Generally, these systems do a good job of packing silage and have a small layer of surface exposure to the air during silo filling, relative to a trench or large tower silo. This may allow small producers, who do not have the resources to harvest forages rapidly, a more effective method of excluding air from the silage mass during silo filling.

Extended periods of inclement weather also can have a very detrimental effect on silage quality when they occur during silo filling. This is a particular problem in trench- or bunker-type silos that often remain uncovered until the filling process is complete. With the bagging system, comparatively little forage surface is exposed and the corresponding effects of prolonged inclement weather are potentially reduced.

The availability of high-quality tapes also provides the silage bagging system with a distinct advantage over tower or trench silos. Silage samples can easily be removed from small knife slits in the side of each bag several weeks before feeding. These samples can then be analyzed for forage quality and appropriate rations can be developed weeks before feedout or cash sale. After sampling, the knife slits should always be taped securely with the appropriate patch tape to prevent air access.

Bag placement
Bagging systems work best on concrete or asphalt; however, few producers have slabs of either surface large enough to store even one bag of silage. Crushed gravel will also make a good base for silage bags; however, any surface should be carefully inspected for sharp or protruding objects that could slice or puncture the silage bags. Most producers place bags on hard-packed, relatively flat but well-drained sites that can be easily reached in wet weather. Many are placed along access roads or farm lanes, but other producers dedicate large areas to side-by-side silage bag storage.

Ruts caused by loading silage in wet weather can cause serious problems for producers and can damage expensive loading equipment, particularly when they freeze solid. When cold freezes follow wet weather, producers will benefit by leveling any ruts with the underside of a loader bucket at the end of each day, thereby creating a flat, frozen surface to work on the next morning. If substantial silage inventories are to be stored in silage bags, producers should seriously consider investing capital in a quality front-end loader. Options such as four-wheel-drive, high dumping height or a variety of silage attachments for the loading bucket may be well worth the money.

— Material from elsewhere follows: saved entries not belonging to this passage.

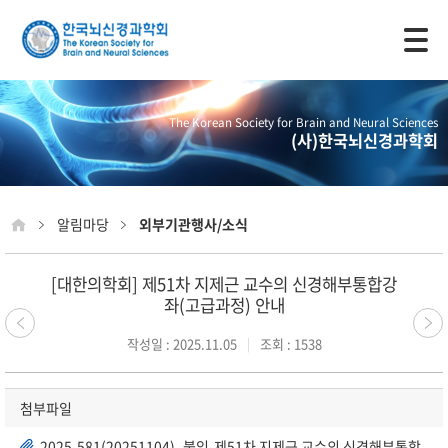
모바일 주 메뉴 열기
The Korean Society for Brain and Neural Sciences
(사)한국뇌신경과학회
알림마당
외부기관행사/소식
[대한의학회] 제51차 지제근 교수의 신경해부통합강
좌(고급과정) 안내
작성일 : 2025.11.05
조회 : 1538
첨부파일
2025-581(20251104)_붙임-제51차 지제근 교수의 신경해부통합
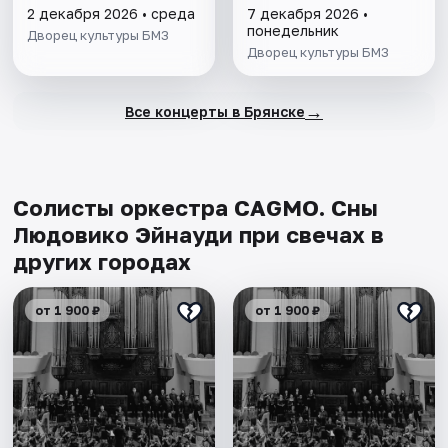
2 декабря 2026 • среда
7 декабря 2026 •
понедельник
Дворец культуры БМЗ
Дворец культуры БМЗ
→
Все концерты в Брянске
Солисты оркестра CAGMO. Сны
Людовико Эйнауди при свечах в
других городах
от 1 900 ₽
от 1 900 ₽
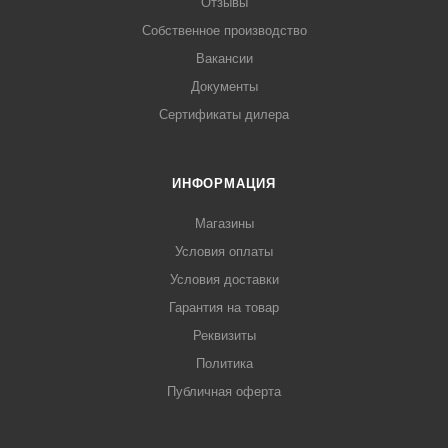
Отзывы
Собственное производство
Вакансии
Документы
Сертификаты дилера
ИНФОРМАЦИЯ
Магазины
Условия оплаты
Условия доставки
Гарантия на товар
Реквизиты
Политика
Публичная оферта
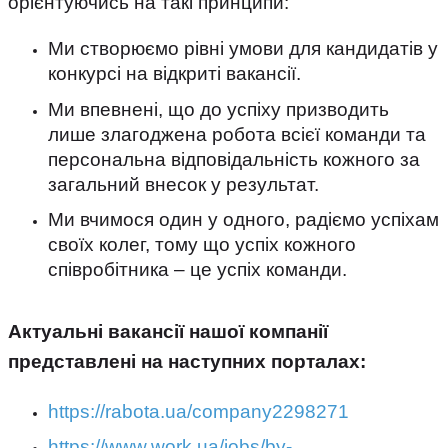
орієнтуючись на такі принципи:
Ми створюємо рівні умови для кандидатів у
конкурсі на відкриті вакансії.
Ми впевнені, що до успіху призводить
лише злагоджена робота всієї команди та
персональна відповідальність кожного за
загальний внесок у результат.
Ми вчимося один у одного, радіємо успіхам
своїх колег, тому що успіх кожного
співробітника – це успіх команди.
Актуальні вакансії нашої компанії
представлені на наступних порталах:
https://rabota.ua/company2298271
https://www.work.ua/jobs/by-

In some areas, the topography may not be flat, and it may be necessary to place bags on gently sloping sites. Positioning silage bags parallel with the slope may aid the drainage of precipitation around the bags. However, loading silage during wet weather will require equipment to be driven and operated by moving straight up and down the slope, which can be extremely difficult, particularly without four-wheel-drive. Placing bags perpendicular to the slope will partially eliminate this requirement, but it may also restrict drainage, much like a terrace.

Summary
1. High-quality plastics offer flexible temporary storage of forages. Bags or parts of bags can be labeled to show the location of specific feed inventories. The quality of specific forages can then be matched closely with the nutrient demands of specific classes of livestock.

2. Silage bags are available in a wide range of diameters and lengths. However, the size of the silage bag must be compatible with the design and characteristics of the bagging machine.

3. Silage bags should be closely inspected for holes and tears. Any damage to the silage bags should be repaired immediately with special patching tape. Storage sites should be kept free of weeds and trash that could potentially harbor rats or other pests. All animals should be kept away from silage bags.

4. Silage bags may be used to store silages, bedding materials or high-moisture grains.

5. Some planning should be used in selecting storage sites that can be reached during wet weather.  PD

References omitted but are available upon request.